--- Given records Enclosed Below ---

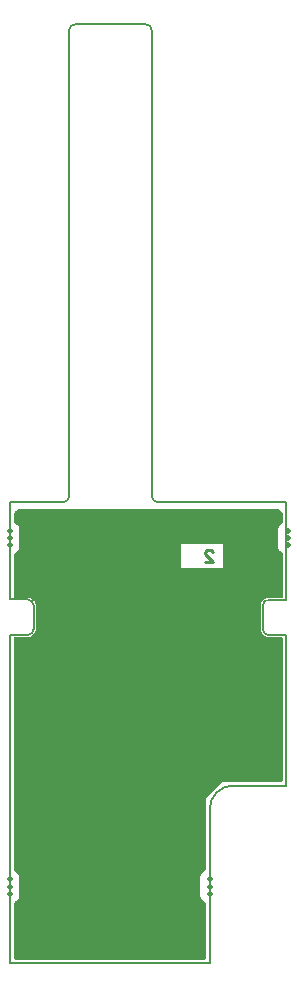
<source format=gbl>
G04 Layer_Physical_Order=2*
G04 Layer_Color=16711680*
%FSLAX44Y44*%
%MOMM*%
G71*
G01*
G75*
%ADD10C,0.2000*%
%ADD18C,0.2500*%
%ADD19C,0.5000*%
%ADD20C,0.6500*%
G36*
X146000Y381000D02*
Y372805D01*
X143694Y371075D01*
X143510Y370871D01*
X143282Y370718D01*
X143014Y370317D01*
X142692Y369958D01*
X142601Y369699D01*
X142449Y369471D01*
X142355Y368998D01*
X142195Y368544D01*
X142210Y368269D01*
X142156Y368000D01*
Y352000D01*
X142210Y351731D01*
X142195Y351456D01*
X142355Y351002D01*
X142449Y350529D01*
X142601Y350301D01*
X142692Y350042D01*
X143014Y349683D01*
X143282Y349282D01*
X143510Y349129D01*
X143694Y348925D01*
X146000Y347195D01*
Y309627D01*
X133003D01*
X132704Y309504D01*
X132380Y309503D01*
X130538Y308738D01*
X130309Y308510D01*
X130010Y308385D01*
X128602Y306972D01*
X128479Y306673D01*
X128251Y306444D01*
X127492Y304599D01*
X127492Y304276D01*
X127369Y303976D01*
X127373Y302979D01*
Y283021D01*
X127371Y282526D01*
X127420Y282407D01*
X127427Y282335D01*
X127402Y282208D01*
X127478Y281820D01*
X127479Y281802D01*
X127482Y281796D01*
X127592Y281237D01*
X127685Y281098D01*
X127684Y280931D01*
X128062Y280016D01*
X128180Y279898D01*
X128212Y279734D01*
X128339Y279543D01*
X128342Y279537D01*
X128346Y279533D01*
X128692Y279014D01*
X128694Y279011D01*
X128696Y279008D01*
X128761Y278911D01*
X128859Y278845D01*
X128910Y278795D01*
X128964Y278664D01*
X129314Y278314D01*
X129314Y278314D01*
X129664Y277964D01*
X129795Y277910D01*
X129845Y277859D01*
X129911Y277761D01*
X130008Y277696D01*
X130073Y277631D01*
X130159Y277595D01*
X130533Y277346D01*
X130600Y277279D01*
X130688Y277243D01*
X130734Y277212D01*
X130788Y277201D01*
X130939Y277139D01*
X131016Y277062D01*
X131931Y276684D01*
X132035Y276684D01*
X132202Y276616D01*
X132237Y276592D01*
X132277Y276584D01*
X132402Y276532D01*
X132541D01*
X132710Y276499D01*
X132865Y276417D01*
X133840Y276321D01*
X133924Y276346D01*
X134006Y276313D01*
X145100Y276360D01*
X146000Y275464D01*
X146000Y155500D01*
X144000Y153500D01*
X94500D01*
X81000Y140000D01*
Y78555D01*
X77694Y76075D01*
X77510Y75871D01*
X77282Y75718D01*
X77014Y75317D01*
X76693Y74958D01*
X76601Y74699D01*
X76449Y74471D01*
X76355Y73998D01*
X76195Y73544D01*
X76210Y73269D01*
X76156Y73000D01*
Y57000D01*
X76210Y56731D01*
X76195Y56456D01*
X76355Y56002D01*
X76449Y55529D01*
X76601Y55301D01*
X76693Y55042D01*
X77014Y54683D01*
X77282Y54282D01*
X77510Y54129D01*
X77694Y53925D01*
X81000Y51445D01*
Y4500D01*
X79500Y3000D01*
X-80500D01*
X-82000Y4500D01*
Y51445D01*
X-78694Y53925D01*
X-78510Y54129D01*
X-78282Y54282D01*
X-78014Y54683D01*
X-77692Y55042D01*
X-77601Y55301D01*
X-77449Y55529D01*
X-77355Y56002D01*
X-77195Y56456D01*
X-77210Y56731D01*
X-77156Y57000D01*
Y73000D01*
X-77210Y73269D01*
X-77195Y73544D01*
X-77355Y73998D01*
X-77449Y74471D01*
X-77601Y74699D01*
X-77692Y74958D01*
X-78014Y75317D01*
X-78282Y75718D01*
X-78510Y75871D01*
X-78694Y76075D01*
X-82000Y78555D01*
X-82000Y276373D01*
X-69005D01*
X-68706Y276496D01*
X-68383D01*
X-66544Y277258D01*
X-66316Y277486D01*
X-66017Y277610D01*
X-64610Y279018D01*
X-64486Y279316D01*
X-64258Y279544D01*
X-63496Y281383D01*
Y281706D01*
X-63373Y282005D01*
Y303995D01*
X-63496Y304294D01*
Y304617D01*
X-64258Y306456D01*
X-64486Y306684D01*
X-64610Y306982D01*
X-66017Y308390D01*
X-66316Y308514D01*
X-66544Y308742D01*
X-68383Y309504D01*
X-68706D01*
X-68749Y309521D01*
X-68864Y309583D01*
X-68909Y309588D01*
X-69005Y309627D01*
X-69313D01*
X-69840Y309679D01*
X-69924Y309654D01*
X-70006Y309687D01*
X-81100Y309640D01*
X-82000Y310536D01*
X-82000Y346445D01*
X-78694Y348925D01*
X-78510Y349129D01*
X-78282Y349282D01*
X-78014Y349683D01*
X-77692Y350042D01*
X-77601Y350301D01*
X-77449Y350529D01*
X-77355Y351002D01*
X-77195Y351456D01*
X-77210Y351731D01*
X-77156Y352000D01*
Y368000D01*
X-77210Y368269D01*
X-77195Y368544D01*
X-77355Y368998D01*
X-77449Y369471D01*
X-77601Y369699D01*
X-77692Y369958D01*
X-78014Y370317D01*
X-78282Y370718D01*
X-78510Y370871D01*
X-78694Y371075D01*
X-82000Y373555D01*
Y381000D01*
X-78000Y385000D01*
X142000Y385000D01*
X146000Y381000D01*
D02*
G37*
%LPC*%
G36*
X95000Y355000D02*
X60000D01*
Y335000D01*
X95000D01*
Y355000D01*
D02*
G37*
%LPD*%
D10*
X-64999Y303064D02*
G03*
X-69999Y308064I-5000J0D01*
G01*
Y278064D02*
G03*
X-64999Y283064I0J5000D01*
G01*
X133999Y307936D02*
G03*
X128999Y302936I0J-5000D01*
G01*
Y282936D02*
G03*
X133999Y277936I5000J0D01*
G01*
X35000Y395500D02*
G03*
X40000Y390500I5000J0D01*
G01*
X-30000Y795000D02*
G03*
X-35000Y790000I0J-5000D01*
G01*
X-40000Y390500D02*
G03*
X-35000Y395500I0J5000D01*
G01*
X104000Y150500D02*
G03*
X84000Y130500I0J-20000D01*
G01*
X35000Y790000D02*
G03*
X30000Y795000I-5000J0D01*
G01*
X-85000Y308000D02*
Y390500D01*
X-84999Y278064D02*
X-69999D01*
X-84999Y308064D02*
X-69999D01*
X-64999Y283064D02*
Y303064D01*
X128999Y282936D02*
Y302936D01*
X133999Y277936D02*
X148999D01*
X133999Y307936D02*
X148999D01*
X149000Y308000D02*
Y390500D01*
X84000Y0D02*
Y130500D01*
X84000Y-0D02*
X84000Y0D01*
X-85000Y-0D02*
X84000D01*
X-85000Y390500D02*
X-40000D01*
X-85000Y-0D02*
Y278000D01*
X104000Y150500D02*
X149000D01*
Y278000D01*
X40000Y390500D02*
X149000D01*
X35000Y395500D02*
Y790000D01*
X-30000Y795000D02*
X30000D01*
X-35000Y395500D02*
Y790000D01*
D18*
X80336Y340000D02*
X87000D01*
X80336Y346665D01*
Y348331D01*
X82002Y349997D01*
X85334D01*
X87000Y348331D01*
D19*
X84000Y65000D02*
D03*
Y59000D02*
D03*
Y71000D02*
D03*
X-85000Y65000D02*
D03*
Y71000D02*
D03*
Y59000D02*
D03*
X150000Y360000D02*
D03*
Y354000D02*
D03*
Y366000D02*
D03*
X-85000Y360000D02*
D03*
Y366000D02*
D03*
Y354000D02*
D03*
D20*
X48000Y359000D02*
D03*
X109000Y354000D02*
D03*
X-61000Y348000D02*
D03*
X61000Y379500D02*
D03*
X115000Y235000D02*
D03*
Y180000D02*
D03*
X77500Y126500D02*
D03*
Y6500D02*
D03*
X-78500Y50000D02*
D03*
X-26000Y6500D02*
D03*
X77500Y88000D02*
D03*
X-78500Y100000D02*
D03*
Y150000D02*
D03*
Y200000D02*
D03*
Y250000D02*
D03*
X-77000Y315000D02*
D03*
X-1Y296499D02*
D03*
Y195499D02*
D03*
X0Y150000D02*
D03*
X-50500Y31000D02*
D03*
X142500Y212000D02*
D03*
X141500Y380000D02*
D03*
X25000Y380500D02*
D03*
X92499Y380000D02*
D03*
X142500Y260000D02*
D03*
Y314000D02*
D03*
X-78000Y380000D02*
D03*
X-78500Y7000D02*
D03*
X52000D02*
D03*
X99000Y157000D02*
D03*
X142500D02*
D03*
X-35000Y381000D02*
D03*
X-50999Y6500D02*
D03*
X77000Y50000D02*
D03*
X-46000Y322000D02*
D03*
X-21000Y332500D02*
D03*
X0Y338500D02*
D03*
X20500Y332000D02*
D03*
X21000Y34000D02*
D03*
X3500Y34500D02*
D03*
X-30000Y75000D02*
D03*
X0Y100000D02*
D03*
X-30000Y125000D02*
D03*
Y185000D02*
D03*
X-25000Y242000D02*
D03*
X0D02*
D03*
X25000D02*
D03*
X65000Y215000D02*
D03*
Y280000D02*
D03*
X85000Y300000D02*
D03*
X115000Y335000D02*
D03*
Y280000D02*
D03*
M02*

</source>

--- End of Enclosed Given records ---

Where a picture appears, omit it; otherwise reproduce each line above from the first to the one with "X143014Y370317D01*", inclusive.

<source format=gbl>
G04 Layer_Physical_Order=2*
G04 Layer_Color=16711680*
%FSLAX44Y44*%
%MOMM*%
G71*
G01*
G75*
%ADD10C,0.2000*%
%ADD18C,0.2500*%
%ADD19C,0.5000*%
%ADD20C,0.6500*%
G36*
X146000Y381000D02*
Y372805D01*
X143694Y371075D01*
X143510Y370871D01*
X143282Y370718D01*
X143014Y370317D01*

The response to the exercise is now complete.